== Extracted records ==
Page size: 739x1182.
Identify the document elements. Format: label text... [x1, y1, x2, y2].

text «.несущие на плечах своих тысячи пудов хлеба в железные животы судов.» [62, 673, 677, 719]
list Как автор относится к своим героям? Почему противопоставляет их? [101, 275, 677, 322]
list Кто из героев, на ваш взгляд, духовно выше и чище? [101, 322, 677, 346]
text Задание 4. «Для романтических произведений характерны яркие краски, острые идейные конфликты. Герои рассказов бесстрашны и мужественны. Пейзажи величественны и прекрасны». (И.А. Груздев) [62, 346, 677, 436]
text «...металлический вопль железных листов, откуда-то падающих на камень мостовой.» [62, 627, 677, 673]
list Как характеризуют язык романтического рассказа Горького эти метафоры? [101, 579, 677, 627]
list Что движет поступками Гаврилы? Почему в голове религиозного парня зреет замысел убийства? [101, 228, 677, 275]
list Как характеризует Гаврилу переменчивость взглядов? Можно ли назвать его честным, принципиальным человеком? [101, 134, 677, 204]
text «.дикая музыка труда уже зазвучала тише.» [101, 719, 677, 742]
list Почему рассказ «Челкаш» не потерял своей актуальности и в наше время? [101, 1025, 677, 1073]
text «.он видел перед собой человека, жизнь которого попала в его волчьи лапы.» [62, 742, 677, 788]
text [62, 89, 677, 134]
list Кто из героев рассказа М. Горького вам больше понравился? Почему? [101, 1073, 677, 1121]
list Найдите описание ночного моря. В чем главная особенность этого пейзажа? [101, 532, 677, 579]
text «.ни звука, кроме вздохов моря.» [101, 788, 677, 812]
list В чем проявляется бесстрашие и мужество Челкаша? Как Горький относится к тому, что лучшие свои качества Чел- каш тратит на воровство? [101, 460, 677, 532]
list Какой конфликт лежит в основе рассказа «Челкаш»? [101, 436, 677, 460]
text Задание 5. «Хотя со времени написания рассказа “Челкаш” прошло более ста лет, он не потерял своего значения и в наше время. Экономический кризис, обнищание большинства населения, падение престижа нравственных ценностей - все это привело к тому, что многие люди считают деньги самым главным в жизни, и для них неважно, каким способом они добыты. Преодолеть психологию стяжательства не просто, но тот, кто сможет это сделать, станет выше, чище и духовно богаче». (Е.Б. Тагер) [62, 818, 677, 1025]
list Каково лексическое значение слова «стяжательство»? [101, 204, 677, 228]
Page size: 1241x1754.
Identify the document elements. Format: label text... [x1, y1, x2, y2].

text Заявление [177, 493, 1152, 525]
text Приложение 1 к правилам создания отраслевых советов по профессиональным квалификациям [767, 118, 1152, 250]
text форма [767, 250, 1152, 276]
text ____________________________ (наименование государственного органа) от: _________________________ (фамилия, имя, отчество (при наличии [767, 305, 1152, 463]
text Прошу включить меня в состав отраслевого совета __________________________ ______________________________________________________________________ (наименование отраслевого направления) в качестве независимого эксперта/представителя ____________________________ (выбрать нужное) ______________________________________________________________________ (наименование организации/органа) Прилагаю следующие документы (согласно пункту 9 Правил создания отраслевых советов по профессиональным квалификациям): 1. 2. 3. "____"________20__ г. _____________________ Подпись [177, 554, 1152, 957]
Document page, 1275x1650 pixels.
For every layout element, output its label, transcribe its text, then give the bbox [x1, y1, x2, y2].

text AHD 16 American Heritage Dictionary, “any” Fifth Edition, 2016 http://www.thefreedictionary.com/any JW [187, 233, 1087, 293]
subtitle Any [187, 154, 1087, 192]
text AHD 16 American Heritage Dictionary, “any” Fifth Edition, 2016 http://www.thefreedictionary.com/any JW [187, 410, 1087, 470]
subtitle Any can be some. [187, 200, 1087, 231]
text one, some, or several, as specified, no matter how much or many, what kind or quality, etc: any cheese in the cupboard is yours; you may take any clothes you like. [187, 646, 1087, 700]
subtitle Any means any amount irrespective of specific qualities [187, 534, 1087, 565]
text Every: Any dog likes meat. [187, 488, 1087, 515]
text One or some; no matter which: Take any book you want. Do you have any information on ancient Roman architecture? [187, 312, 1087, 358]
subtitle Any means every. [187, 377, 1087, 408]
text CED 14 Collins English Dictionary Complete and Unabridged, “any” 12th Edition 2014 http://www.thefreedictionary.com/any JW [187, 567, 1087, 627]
===
Repeat all of the data exactly as given.

Output below ->
Page size: 739x1182.
Identify the document elements. Format: label text... [x1, y1, x2, y2].

text «.несущие на плечах своих тысячи пудов хлеба в железные животы судов.» [62, 673, 677, 719]
list Как автор относится к своим героям? Почему противопоставляет их? [101, 275, 677, 322]
list Кто из героев, на ваш взгляд, духовно выше и чище? [101, 322, 677, 346]
text Задание 4. «Для романтических произведений характерны яркие краски, острые идейные конфликты. Герои рассказов бесстрашны и мужественны. Пейзажи величественны и прекрасны». (И.А. Груздев) [62, 346, 677, 436]
text «...металлический вопль железных листов, откуда-то падающих на камень мостовой.» [62, 627, 677, 673]
list Как характеризуют язык романтического рассказа Горького эти метафоры? [101, 579, 677, 627]
list Что движет поступками Гаврилы? Почему в голове религиозного парня зреет замысел убийства? [101, 228, 677, 275]
list Как характеризует Гаврилу переменчивость взглядов? Можно ли назвать его честным, принципиальным человеком? [101, 134, 677, 204]
text «.дикая музыка труда уже зазвучала тише.» [101, 719, 677, 742]
list Почему рассказ «Челкаш» не потерял своей актуальности и в наше время? [101, 1025, 677, 1073]
text «.он видел перед собой человека, жизнь которого попала в его волчьи лапы.» [62, 742, 677, 788]
text [62, 89, 677, 134]
list Кто из героев рассказа М. Горького вам больше понравился? Почему? [101, 1073, 677, 1121]
list Найдите описание ночного моря. В чем главная особенность этого пейзажа? [101, 532, 677, 579]
text «.ни звука, кроме вздохов моря.» [101, 788, 677, 812]
list В чем проявляется бесстрашие и мужество Челкаша? Как Горький относится к тому, что лучшие свои качества Чел- каш тратит на воровство? [101, 460, 677, 532]
list Какой конфликт лежит в основе рассказа «Челкаш»? [101, 436, 677, 460]
text Задание 5. «Хотя со времени написания рассказа “Челкаш” прошло более ста лет, он не потерял своего значения и в наше время. Экономический кризис, обнищание большинства населения, падение престижа нравственных ценностей - все это привело к тому, что многие люди считают деньги самым главным в жизни, и для них неважно, каким способом они добыты. Преодолеть психологию стяжательства не просто, но тот, кто сможет это сделать, станет выше, чище и духовно богаче». (Е.Б. Тагер) [62, 818, 677, 1025]
list Каково лексическое значение слова «стяжательство»? [101, 204, 677, 228]
Page size: 1241x1754.
Identify the document elements. Format: label text... [x1, y1, x2, y2].

text Заявление [177, 493, 1152, 525]
text Приложение 1 к правилам создания отраслевых советов по профессиональным квалификациям [767, 118, 1152, 250]
text форма [767, 250, 1152, 276]
text ____________________________ (наименование государственного органа) от: _________________________ (фамилия, имя, отчество (при наличии [767, 305, 1152, 463]
text Прошу включить меня в состав отраслевого совета __________________________ ______________________________________________________________________ (наименование отраслевого направления) в качестве независимого эксперта/представителя ____________________________ (выбрать нужное) ______________________________________________________________________ (наименование организации/органа) Прилагаю следующие документы (согласно пункту 9 Правил создания отраслевых советов по профессиональным квалификациям): 1. 2. 3. "____"________20__ г. _____________________ Подпись [177, 554, 1152, 957]
Document page, 1275x1650 pixels.
For every layout element, output its label, transcribe its text, then give the bbox [x1, y1, x2, y2].

text AHD 16 American Heritage Dictionary, “any” Fifth Edition, 2016 http://www.thefreedictionary.com/any JW [187, 233, 1087, 293]
subtitle Any [187, 154, 1087, 192]
text AHD 16 American Heritage Dictionary, “any” Fifth Edition, 2016 http://www.thefreedictionary.com/any JW [187, 410, 1087, 470]
subtitle Any can be some. [187, 200, 1087, 231]
text one, some, or several, as specified, no matter how much or many, what kind or quality, etc: any cheese in the cupboard is yours; you may take any clothes you like. [187, 646, 1087, 700]
subtitle Any means any amount irrespective of specific qualities [187, 534, 1087, 565]
text Every: Any dog likes meat. [187, 488, 1087, 515]
text One or some; no matter which: Take any book you want. Do you have any information on ancient Roman architecture? [187, 312, 1087, 358]
subtitle Any means every. [187, 377, 1087, 408]
text CED 14 Collins English Dictionary Complete and Unabridged, “any” 12th Edition 2014 http://www.thefreedictionary.com/any JW [187, 567, 1087, 627]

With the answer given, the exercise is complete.